**The request:**
Filter the lines below, keeping every one that contains the string "district". Matching is case-sensitive.

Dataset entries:
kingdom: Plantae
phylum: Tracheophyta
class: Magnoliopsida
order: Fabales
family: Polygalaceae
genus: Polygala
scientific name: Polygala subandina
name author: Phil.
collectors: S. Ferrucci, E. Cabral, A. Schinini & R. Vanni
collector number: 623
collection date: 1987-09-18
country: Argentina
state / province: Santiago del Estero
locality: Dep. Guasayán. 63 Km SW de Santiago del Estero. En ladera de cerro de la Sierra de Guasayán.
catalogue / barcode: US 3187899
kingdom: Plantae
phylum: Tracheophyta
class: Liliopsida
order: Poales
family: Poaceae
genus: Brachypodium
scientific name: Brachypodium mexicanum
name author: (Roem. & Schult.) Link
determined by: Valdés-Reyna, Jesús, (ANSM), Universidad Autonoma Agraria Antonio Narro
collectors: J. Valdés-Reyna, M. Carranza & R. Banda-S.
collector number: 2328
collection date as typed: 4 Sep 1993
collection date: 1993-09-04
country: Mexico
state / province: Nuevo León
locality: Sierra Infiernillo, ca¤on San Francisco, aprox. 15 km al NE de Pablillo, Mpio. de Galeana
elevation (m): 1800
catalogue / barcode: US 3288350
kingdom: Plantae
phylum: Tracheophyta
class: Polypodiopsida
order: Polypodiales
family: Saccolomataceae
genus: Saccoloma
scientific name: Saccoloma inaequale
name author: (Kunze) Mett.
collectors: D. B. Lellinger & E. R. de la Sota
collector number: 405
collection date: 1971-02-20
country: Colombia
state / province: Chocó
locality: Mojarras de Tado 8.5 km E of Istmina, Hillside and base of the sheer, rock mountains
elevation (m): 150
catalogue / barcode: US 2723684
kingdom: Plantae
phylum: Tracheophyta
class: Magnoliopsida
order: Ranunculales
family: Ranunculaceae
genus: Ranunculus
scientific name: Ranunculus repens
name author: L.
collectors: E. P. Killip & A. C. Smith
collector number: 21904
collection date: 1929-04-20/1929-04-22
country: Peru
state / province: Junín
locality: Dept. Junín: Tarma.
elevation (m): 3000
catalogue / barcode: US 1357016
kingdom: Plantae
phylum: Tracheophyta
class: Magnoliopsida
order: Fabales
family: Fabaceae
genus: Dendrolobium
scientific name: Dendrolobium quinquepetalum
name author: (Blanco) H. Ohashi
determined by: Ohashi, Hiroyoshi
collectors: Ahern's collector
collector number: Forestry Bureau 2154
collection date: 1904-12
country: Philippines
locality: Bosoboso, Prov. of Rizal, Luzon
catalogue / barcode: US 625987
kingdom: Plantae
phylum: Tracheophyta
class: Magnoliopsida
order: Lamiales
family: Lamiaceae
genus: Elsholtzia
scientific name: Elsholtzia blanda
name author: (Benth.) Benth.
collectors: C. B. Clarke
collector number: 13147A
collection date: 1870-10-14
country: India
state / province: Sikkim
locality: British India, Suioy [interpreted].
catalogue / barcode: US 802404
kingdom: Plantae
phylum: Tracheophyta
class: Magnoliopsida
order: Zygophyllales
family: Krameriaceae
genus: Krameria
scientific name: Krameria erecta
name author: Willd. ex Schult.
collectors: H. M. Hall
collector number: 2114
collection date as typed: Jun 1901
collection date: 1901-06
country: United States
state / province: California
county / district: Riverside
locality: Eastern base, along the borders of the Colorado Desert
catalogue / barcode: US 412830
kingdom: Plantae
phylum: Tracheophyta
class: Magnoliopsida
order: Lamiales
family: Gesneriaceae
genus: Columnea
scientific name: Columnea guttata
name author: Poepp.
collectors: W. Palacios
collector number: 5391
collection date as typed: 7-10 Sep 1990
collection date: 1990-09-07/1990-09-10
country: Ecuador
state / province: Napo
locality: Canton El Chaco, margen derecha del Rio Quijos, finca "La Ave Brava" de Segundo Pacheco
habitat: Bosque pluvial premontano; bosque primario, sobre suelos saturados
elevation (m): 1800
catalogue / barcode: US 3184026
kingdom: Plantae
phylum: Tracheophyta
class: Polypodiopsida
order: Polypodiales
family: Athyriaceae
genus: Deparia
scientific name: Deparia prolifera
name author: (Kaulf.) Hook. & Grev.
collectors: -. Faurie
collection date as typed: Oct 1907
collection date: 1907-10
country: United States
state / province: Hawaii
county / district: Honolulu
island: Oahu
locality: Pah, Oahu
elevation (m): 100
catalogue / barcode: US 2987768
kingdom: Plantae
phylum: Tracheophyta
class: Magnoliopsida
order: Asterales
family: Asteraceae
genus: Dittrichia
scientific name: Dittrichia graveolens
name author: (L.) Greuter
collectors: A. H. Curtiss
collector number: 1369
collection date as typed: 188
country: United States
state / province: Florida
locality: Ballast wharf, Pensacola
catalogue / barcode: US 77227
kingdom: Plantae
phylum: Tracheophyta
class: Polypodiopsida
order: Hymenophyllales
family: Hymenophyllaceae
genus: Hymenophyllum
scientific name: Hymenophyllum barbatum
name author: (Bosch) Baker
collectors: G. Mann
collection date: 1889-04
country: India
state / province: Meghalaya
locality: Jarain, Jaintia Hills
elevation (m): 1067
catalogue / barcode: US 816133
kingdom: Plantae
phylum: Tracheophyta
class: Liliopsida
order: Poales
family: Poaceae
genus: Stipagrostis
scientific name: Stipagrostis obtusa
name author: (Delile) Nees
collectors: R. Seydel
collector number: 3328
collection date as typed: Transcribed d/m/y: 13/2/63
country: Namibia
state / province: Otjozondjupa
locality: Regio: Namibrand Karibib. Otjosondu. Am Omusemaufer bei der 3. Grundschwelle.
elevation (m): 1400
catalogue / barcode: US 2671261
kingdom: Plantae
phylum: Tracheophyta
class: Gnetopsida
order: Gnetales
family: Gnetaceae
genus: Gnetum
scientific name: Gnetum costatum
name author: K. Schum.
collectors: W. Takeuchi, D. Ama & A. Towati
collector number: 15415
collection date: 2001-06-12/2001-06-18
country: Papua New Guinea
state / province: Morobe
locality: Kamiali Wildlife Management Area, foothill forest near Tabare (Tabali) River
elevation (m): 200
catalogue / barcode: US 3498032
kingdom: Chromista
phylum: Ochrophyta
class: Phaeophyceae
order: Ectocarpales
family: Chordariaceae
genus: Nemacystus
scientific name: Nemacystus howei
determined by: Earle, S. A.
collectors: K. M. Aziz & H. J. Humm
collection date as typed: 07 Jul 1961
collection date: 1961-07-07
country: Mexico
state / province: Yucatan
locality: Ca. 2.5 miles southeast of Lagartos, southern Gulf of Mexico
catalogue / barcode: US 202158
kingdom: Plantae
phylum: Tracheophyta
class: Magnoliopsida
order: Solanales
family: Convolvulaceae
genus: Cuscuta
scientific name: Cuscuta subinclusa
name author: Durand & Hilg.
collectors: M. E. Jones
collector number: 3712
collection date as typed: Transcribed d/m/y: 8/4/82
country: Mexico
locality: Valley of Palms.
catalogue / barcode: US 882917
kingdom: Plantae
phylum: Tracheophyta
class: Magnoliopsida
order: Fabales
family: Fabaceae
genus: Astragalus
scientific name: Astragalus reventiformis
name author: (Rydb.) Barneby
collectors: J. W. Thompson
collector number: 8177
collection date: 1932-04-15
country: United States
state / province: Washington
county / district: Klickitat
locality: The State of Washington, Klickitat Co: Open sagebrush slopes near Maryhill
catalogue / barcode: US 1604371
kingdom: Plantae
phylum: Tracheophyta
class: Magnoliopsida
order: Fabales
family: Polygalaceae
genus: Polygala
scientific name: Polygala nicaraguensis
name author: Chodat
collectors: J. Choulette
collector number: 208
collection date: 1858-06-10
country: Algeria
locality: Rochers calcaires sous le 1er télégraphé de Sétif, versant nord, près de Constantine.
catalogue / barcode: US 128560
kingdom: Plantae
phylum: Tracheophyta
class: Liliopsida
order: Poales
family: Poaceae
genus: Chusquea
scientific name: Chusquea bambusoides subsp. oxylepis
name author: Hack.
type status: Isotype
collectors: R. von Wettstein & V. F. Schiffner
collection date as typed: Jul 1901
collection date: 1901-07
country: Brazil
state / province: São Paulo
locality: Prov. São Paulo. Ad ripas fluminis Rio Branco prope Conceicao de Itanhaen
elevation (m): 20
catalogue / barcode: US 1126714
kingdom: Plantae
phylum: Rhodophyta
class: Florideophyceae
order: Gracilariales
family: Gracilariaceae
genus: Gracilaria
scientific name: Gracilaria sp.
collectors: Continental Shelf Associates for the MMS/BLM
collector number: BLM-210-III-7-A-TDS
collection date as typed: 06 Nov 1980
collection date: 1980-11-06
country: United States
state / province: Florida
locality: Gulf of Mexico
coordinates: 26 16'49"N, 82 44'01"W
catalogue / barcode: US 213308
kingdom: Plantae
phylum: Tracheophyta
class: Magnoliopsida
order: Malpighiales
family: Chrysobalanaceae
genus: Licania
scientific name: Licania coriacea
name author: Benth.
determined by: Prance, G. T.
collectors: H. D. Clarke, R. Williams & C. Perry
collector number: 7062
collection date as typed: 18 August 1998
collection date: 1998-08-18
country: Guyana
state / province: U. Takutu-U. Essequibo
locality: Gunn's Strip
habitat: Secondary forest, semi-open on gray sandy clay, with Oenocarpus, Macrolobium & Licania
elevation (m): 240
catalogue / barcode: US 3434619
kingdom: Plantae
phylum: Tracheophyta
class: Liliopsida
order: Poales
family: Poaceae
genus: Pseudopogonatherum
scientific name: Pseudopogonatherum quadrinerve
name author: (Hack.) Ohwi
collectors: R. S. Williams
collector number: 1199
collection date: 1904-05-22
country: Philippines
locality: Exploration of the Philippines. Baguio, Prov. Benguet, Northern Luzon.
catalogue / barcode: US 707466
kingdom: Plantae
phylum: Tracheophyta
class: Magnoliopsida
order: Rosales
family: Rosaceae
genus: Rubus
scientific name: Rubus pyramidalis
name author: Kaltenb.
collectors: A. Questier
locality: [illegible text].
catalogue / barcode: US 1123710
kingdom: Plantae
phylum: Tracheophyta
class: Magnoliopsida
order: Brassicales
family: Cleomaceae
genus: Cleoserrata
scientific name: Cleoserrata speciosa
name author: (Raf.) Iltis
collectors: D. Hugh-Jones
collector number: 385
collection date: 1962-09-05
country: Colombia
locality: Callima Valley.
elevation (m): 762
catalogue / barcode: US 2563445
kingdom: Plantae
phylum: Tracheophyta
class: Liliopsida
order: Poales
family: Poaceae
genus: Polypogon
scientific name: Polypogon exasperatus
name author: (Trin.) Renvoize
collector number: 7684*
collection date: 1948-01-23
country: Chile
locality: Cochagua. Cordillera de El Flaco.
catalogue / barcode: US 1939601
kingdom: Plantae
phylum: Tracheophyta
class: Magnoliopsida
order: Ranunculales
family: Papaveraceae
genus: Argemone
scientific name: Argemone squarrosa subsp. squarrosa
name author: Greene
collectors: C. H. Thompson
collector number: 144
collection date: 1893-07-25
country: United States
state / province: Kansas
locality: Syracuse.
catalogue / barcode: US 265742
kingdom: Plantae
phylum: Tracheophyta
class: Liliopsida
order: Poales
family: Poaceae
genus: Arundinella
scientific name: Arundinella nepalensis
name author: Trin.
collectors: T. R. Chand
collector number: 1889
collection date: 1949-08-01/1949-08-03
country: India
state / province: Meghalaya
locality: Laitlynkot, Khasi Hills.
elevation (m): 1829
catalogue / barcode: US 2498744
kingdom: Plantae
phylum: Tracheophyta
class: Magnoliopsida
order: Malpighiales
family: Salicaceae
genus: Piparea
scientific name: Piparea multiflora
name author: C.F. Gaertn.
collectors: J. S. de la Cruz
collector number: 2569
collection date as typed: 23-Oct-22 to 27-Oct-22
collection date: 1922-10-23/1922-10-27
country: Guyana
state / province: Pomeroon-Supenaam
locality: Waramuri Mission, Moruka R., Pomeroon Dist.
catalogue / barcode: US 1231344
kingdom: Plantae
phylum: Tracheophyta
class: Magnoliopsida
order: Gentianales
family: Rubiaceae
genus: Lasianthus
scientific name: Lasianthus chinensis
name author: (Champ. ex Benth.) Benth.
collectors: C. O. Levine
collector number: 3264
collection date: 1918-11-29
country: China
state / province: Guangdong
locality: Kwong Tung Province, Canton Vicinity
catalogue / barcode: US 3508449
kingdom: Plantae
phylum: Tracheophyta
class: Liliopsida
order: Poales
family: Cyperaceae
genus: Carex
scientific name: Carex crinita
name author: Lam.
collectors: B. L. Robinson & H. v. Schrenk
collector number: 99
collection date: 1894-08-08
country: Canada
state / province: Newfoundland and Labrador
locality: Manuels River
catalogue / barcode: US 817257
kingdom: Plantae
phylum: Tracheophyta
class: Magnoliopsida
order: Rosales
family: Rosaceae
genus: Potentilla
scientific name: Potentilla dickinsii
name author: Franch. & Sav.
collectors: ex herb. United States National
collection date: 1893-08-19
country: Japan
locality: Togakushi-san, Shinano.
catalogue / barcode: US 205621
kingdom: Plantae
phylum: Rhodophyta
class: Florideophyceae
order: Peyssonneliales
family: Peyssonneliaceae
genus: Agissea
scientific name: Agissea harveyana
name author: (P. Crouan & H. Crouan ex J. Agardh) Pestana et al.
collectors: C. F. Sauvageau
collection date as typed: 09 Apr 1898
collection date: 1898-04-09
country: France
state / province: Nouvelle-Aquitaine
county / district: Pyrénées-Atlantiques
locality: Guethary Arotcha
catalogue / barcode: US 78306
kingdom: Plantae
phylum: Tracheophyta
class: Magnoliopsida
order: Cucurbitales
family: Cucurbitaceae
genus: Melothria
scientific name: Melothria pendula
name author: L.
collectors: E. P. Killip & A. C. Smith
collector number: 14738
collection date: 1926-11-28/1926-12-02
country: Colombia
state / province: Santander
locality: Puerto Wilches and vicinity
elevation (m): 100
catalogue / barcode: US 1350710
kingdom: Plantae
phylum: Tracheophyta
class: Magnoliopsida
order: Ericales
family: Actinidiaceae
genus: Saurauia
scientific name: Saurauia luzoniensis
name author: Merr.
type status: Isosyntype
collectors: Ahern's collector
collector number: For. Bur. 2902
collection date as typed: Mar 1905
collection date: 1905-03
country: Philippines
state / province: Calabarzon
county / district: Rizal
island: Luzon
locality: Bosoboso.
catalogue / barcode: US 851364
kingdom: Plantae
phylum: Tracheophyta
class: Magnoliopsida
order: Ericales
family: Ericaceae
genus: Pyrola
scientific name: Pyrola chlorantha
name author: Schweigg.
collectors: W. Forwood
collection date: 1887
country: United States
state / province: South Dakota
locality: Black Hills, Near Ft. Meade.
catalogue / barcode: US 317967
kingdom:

**Exercise output:**
county / district: Riverside
county / district: Honolulu
county / district: Klickitat
county / district: Pyrénées-Atlantiques
county / district: Rizal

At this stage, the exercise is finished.